Supplied passage section start

In the weeks since Christmas, I have wrapped myself in the barren beauty of the island, gaining solace from the assortment of wintry days, some sunny, some sullen, drives up and down the island, beginning to explore the place where I find myself living, having arrived for the summer in the spring of 2019, unsuspecting I’d now be facing the spring of 2021, still here.
The universe gifts us in surprising ways and the island has always been a surprising gift. The first time here, 2007, picking me up from the ferry, my friend Jeffrey said, welcome to “the land of off.” And it was for me for all the years I visited them, before I came in 2016 to help with the bookstore. Since then, it has been “the land of on.”



In 2018, I was muddled about the future, feeling rather like a muggle in a world of wizards. Finally, in an effort to shrug off muggle feelings, I sold my home, sent my worldly possessions to fill the home of friends who had just purchased a large townhouse in Baltimore, set off for the Vineyard for the summer of 2018, the beginnings of what I had determined would be a vagabond old age.
It was, for a time.
It has been a gift to be here, soothing in these stressful times, to focus on the bookstore, to have some purpose with the previous salve of travel denied me by a virus none suspected would upend the world; about one year ago the first case was diagnosed in the U.S.
What an extraordinary year this has been, a journey of wild proportions, on all fronts.
And in the last weeks, I have been clinging to the island’s beauty, immutable in the twists of time, as I have witnessed the most remarkable period in American history in my life.
What a journey we have faced in the last weeks since Christmas. While Trump continued to espouse his fallacies that the election was stolen from him, it seemed we were on the way to a smooth transition despite his unbased claims.

Supplied passage section end

Check your understanding:
a: Rewrite the part of the island essay starting at "The universe gifts" and ending at "for a time.", putting "the island" in place of "the Vineyard".
b: Say whether each statement agrees with the island essay. Answer yes or no and quote the deciding words: (i) The writer first came to the island in 2007. (ii) The writer kept their home when leaving for the summer of 2018. (iii) The first U.S. case of the virus was diagnosed about two years ago.
c: Write what comes next in the island essay, picking up after its last sentence.
The records that come next are separate material and have no link to the island essay.

Information section start

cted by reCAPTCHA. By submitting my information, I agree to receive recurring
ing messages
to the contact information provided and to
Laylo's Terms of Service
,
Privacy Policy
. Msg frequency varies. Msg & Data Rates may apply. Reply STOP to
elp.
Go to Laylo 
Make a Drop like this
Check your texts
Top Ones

Information section end

Written answers:
a:
The universe gifts us in surprising ways and the island has always been a surprising gift. The first time here, 2007, picking me up from the ferry, my friend Jeffrey said, welcome to “the land of off.” And it was for me for all the years I visited them, before I came in 2016 to help with the bookstore. Since then, it has been “the land of on.”



In 2018, I was muddled about the future, feeling rather like a muggle in a world of wizards. Finally, in an effort to shrug off muggle feelings, I sold my home, sent my worldly possessions to fill the home of friends who had just purchased a large townhouse in Baltimore, set off for the island for the summer of 2018, the beginnings of what I had determined would be a vagabond old age.
It was, for a time.

b:
(i) Yes: "The first time here, 2007"
(ii) No: "I sold my home"
(iii) No: "about one year ago the first case was diagnosed in the U.S."

c:
Then we found he was arm twisting Georgia’s Secretary of State to find him the votes he needed. What?! Senators and Congressmen intended to contest the Electoral College. What?!
Then January 6th.
Something feels altered.
A mob descended on Congress, determined to interfere with the processes of American democracy, some intending to do physical harm to members of Congress, determined to prevent Joseph R. Biden become what he was, the legally elected next president of the United States. Five people died, one stomped to death by the mob of which they were part.
Nothing like this has happened in my life.
The President of the United States incited a mob to prevent him from being removed.
On January 20th, as Biden was progressing to inauguration, Proud Boys, Boogaloo Bois, QAnon believers, were waiting for Trump to declare martial law, cross the Rubicon, send in the troops to arrest Democrats or kill them, declare himself President for the next four years, perhaps for life.
It didn’t happen. Proud Boys are denouncing Trump as weak. QAnon followers are in dismay, denial.
We need to be careful. What if one day someone smarter, more determined than Trump, declares their defeat a farce, decides to cross the Rubicon, see what happens.
It is what Julius Caesar did. Crossed the Rubicon. The Roman Republic fell.
Is it a wonder I revel in island winter beauty?
Biden has been inaugurated, a leveling hand on the throttles of government, Trump silenced by Twitter, rages, I’m sure, in Mar-A-Lago exile.
The Republican party is torn, populists against the governing side, populists who give a standing ovation to the loathsome Marjorie Taylor Greene who has embraced QAnon with heart and soul, espouses violence against Democrats, believes California wildfires were started by a space-based laser funded by Jewish bankers.
What is frightening is she seems to be becoming the face of the Republican Party. House Minority Leader Kevin McCarthy announced in the summer QAnon had no place in his party; since January 6th he has claimed he doesn’t know what it is. Mendacity.
Representative Cheney, who survived a movement to tumble her from a leadership position, has called for the Republican party to be the “party of truth.”
Good for her. Though I fear the Republican party has a long way to go to become the party of truth when leaders like McCarthy forget the words they have spoken in an effort to pander to the political moment. Trumpism was wounded by January 6th but it is not dead.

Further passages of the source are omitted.